Task details
Search the listing for the word "delle" and return each line that contains it.

Provided data
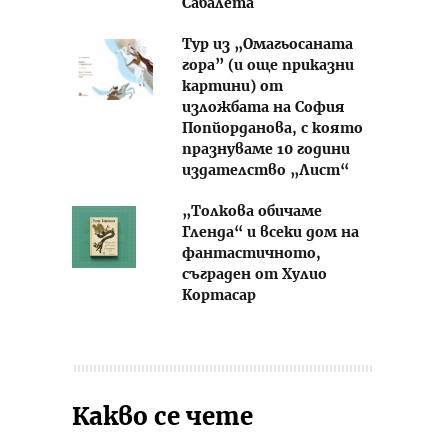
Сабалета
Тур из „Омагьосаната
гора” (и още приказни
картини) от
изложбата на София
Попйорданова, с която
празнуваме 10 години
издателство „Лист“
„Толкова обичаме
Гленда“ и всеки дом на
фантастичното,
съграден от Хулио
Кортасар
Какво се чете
--
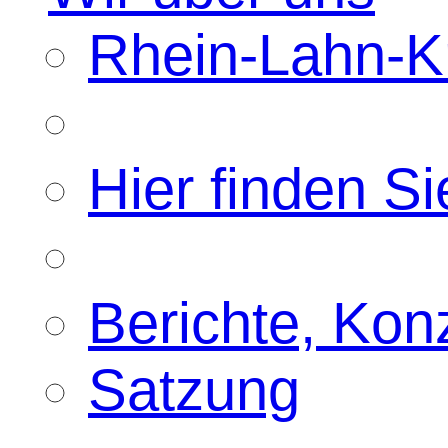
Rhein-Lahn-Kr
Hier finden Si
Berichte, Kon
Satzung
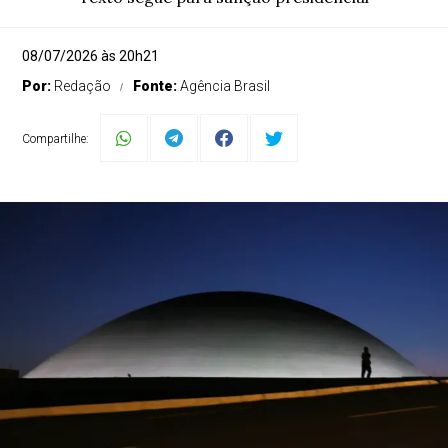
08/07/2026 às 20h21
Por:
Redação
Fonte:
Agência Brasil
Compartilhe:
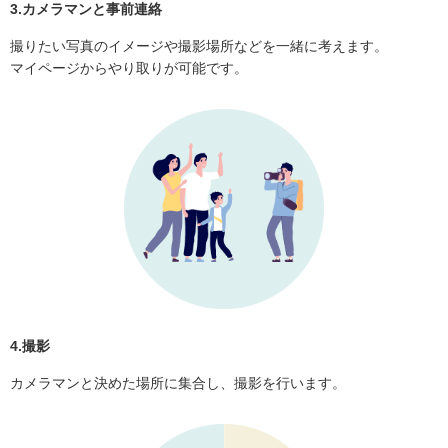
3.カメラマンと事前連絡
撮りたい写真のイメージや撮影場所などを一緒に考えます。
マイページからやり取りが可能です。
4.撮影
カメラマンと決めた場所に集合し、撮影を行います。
---
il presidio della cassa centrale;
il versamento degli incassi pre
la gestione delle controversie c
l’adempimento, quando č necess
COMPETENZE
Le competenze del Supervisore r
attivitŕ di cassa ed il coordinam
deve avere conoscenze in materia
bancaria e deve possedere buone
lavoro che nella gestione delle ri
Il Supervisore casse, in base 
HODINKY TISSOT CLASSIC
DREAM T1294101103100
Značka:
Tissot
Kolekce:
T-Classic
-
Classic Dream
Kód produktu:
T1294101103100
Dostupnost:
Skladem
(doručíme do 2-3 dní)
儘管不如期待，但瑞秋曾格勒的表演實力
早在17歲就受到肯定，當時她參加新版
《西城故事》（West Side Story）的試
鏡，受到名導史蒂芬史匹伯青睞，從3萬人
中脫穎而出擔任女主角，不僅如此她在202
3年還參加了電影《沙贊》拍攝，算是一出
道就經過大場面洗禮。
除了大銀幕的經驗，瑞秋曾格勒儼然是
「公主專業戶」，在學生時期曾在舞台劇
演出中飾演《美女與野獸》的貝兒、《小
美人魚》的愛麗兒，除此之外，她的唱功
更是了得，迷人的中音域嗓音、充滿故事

Finished exercise
la gestione delle controversie c
lavoro che nella gestione delle ri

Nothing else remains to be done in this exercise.